ACTIVITY:
Update the listing below by replacing "top-left" with "upper-left" and leaving everything else unchanged. Omit the pictures from your answer.

GIVEN DATA:

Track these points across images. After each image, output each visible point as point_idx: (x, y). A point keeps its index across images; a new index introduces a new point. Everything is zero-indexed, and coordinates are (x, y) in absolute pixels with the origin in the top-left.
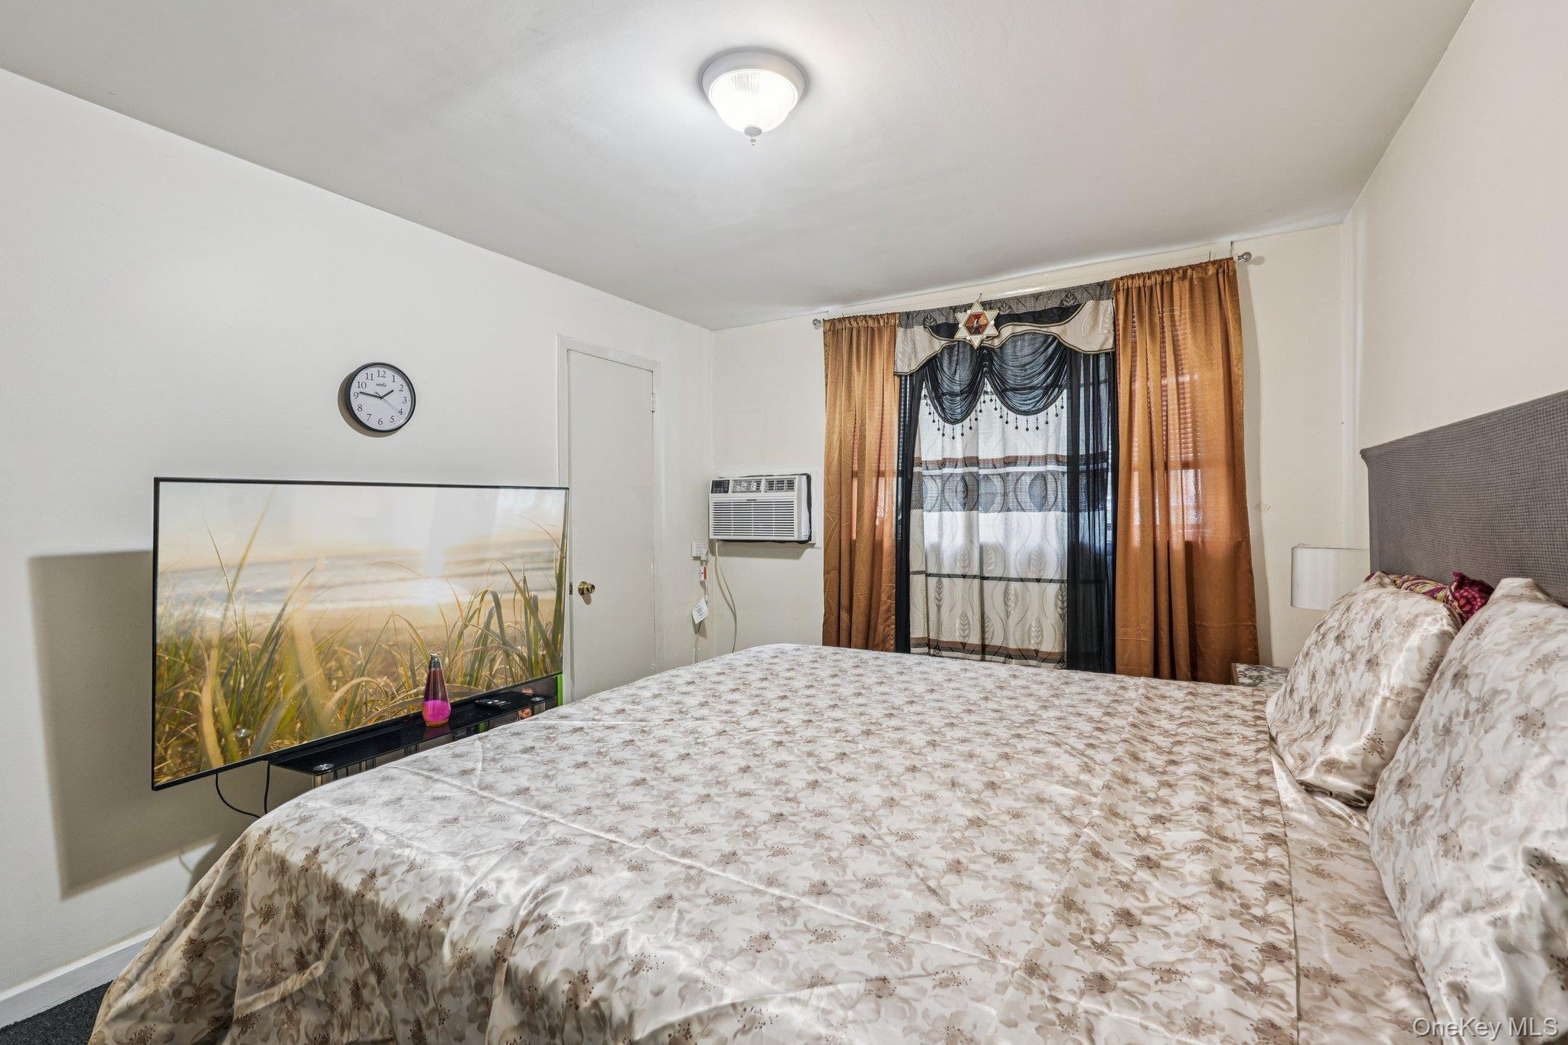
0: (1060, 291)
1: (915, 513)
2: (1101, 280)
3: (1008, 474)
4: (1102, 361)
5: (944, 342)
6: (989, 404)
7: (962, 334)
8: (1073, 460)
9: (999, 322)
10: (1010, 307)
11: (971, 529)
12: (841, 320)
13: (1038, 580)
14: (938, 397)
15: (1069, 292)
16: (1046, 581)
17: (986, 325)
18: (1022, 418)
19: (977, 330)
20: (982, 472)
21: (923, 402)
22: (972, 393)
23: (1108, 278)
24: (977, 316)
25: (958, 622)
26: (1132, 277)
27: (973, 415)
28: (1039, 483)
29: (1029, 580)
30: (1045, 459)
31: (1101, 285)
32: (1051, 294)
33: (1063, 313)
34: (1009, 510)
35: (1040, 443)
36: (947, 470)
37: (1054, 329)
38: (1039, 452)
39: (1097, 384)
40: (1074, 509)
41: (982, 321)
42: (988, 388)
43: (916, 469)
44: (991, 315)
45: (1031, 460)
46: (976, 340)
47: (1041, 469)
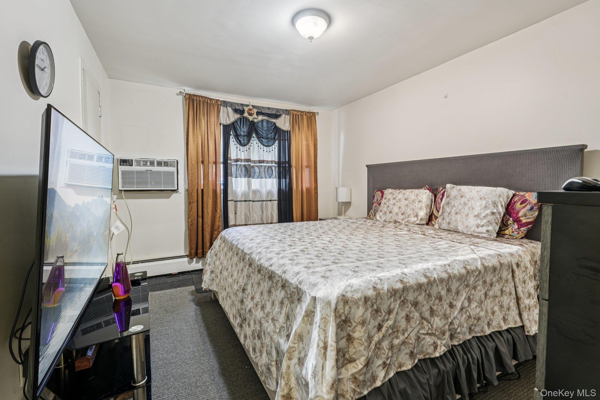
0: (276, 109)
1: (229, 178)
2: (286, 109)
3: (261, 166)
4: (286, 133)
5: (239, 116)
6: (254, 141)
7: (246, 115)
8: (279, 163)
9: (258, 114)
10: (261, 110)
11: (249, 184)
12: (194, 95)
13: (270, 201)
14: (237, 136)
15: (278, 110)
16: (274, 200)
17: (254, 114)
18: (265, 148)
19: (251, 115)
20: (252, 164)
21: (231, 137)
22: (249, 136)
23: (288, 109)
24: (251, 110)
25: (243, 217)
26: (294, 110)
27: (249, 144)
28: (270, 169)
29: (268, 201)
30: (272, 162)
31: (286, 110)
32: (273, 109)
33: (277, 116)
34: (262, 178)
35: (270, 156)
36: (239, 163)
37: (274, 120)
38: (270, 160)
39: (285, 140)
40: (279, 178)
41: (253, 112)
42: (254, 135)
43: (229, 161)
44: (255, 111)
45: (267, 162)
46: (251, 118)
47: (270, 165)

OUTPUT:
Track these points across images. After each image, output each visible point as point_idx: (x, y). A point keeps its index across images; a new index introduces a new point. Everything is zero-indexed, and coordinates are (x, y) in absolute pixels with the origin in the upper-left.
0: (1060, 291)
1: (915, 513)
2: (1101, 280)
3: (1008, 474)
4: (1102, 361)
5: (944, 342)
6: (989, 404)
7: (962, 334)
8: (1073, 460)
9: (999, 322)
10: (1010, 307)
11: (971, 529)
12: (841, 320)
13: (1038, 580)
14: (938, 397)
15: (1069, 292)
16: (1046, 581)
17: (986, 325)
18: (1022, 418)
19: (977, 330)
20: (982, 472)
21: (923, 402)
22: (972, 393)
23: (1108, 278)
24: (977, 316)
25: (958, 622)
26: (1132, 277)
27: (973, 415)
28: (1039, 483)
29: (1029, 580)
30: (1045, 459)
31: (1101, 285)
32: (1051, 294)
33: (1063, 313)
34: (1009, 510)
35: (1040, 443)
36: (947, 470)
37: (1054, 329)
38: (1039, 452)
39: (1097, 384)
40: (1074, 509)
41: (982, 321)
42: (988, 388)
43: (916, 469)
44: (991, 315)
45: (1031, 460)
46: (976, 340)
47: (1041, 469)
0: (276, 109)
1: (229, 178)
2: (286, 109)
3: (261, 166)
4: (286, 133)
5: (239, 116)
6: (254, 141)
7: (246, 115)
8: (279, 163)
9: (258, 114)
10: (261, 110)
11: (249, 184)
12: (194, 95)
13: (270, 201)
14: (237, 136)
15: (278, 110)
16: (274, 200)
17: (254, 114)
18: (265, 148)
19: (251, 115)
20: (252, 164)
21: (231, 137)
22: (249, 136)
23: (288, 109)
24: (251, 110)
25: (243, 217)
26: (294, 110)
27: (249, 144)
28: (270, 169)
29: (268, 201)
30: (272, 162)
31: (286, 110)
32: (273, 109)
33: (277, 116)
34: (262, 178)
35: (270, 156)
36: (239, 163)
37: (274, 120)
38: (270, 160)
39: (285, 140)
40: (279, 178)
41: (253, 112)
42: (254, 135)
43: (229, 161)
44: (255, 111)
45: (267, 162)
46: (251, 118)
47: (270, 165)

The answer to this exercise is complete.